╭─ MATERIAL PROVIDED

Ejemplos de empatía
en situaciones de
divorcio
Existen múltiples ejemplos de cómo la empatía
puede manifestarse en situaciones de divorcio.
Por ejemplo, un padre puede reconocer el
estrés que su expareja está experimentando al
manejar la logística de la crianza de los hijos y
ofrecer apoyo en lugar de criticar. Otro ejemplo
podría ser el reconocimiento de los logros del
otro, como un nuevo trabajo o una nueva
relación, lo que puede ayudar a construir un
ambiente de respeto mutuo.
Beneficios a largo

╰─

WORK REQUIRED => For this exercise, copy all of the material exactly as it stands.

YOUR RESPONSE =>
Ejemplos de empatía
en situaciones de
divorcio
Existen múltiples ejemplos de cómo la empatía
puede manifestarse en situaciones de divorcio.
Por ejemplo, un padre puede reconocer el
estrés que su expareja está experimentando al
manejar la logística de la crianza de los hijos y
ofrecer apoyo en lugar de criticar. Otro ejemplo
podría ser el reconocimiento de los logros del
otro, como un nuevo trabajo o una nueva
relación, lo que puede ayudar a construir un
ambiente de respeto mutuo.
Beneficios a largo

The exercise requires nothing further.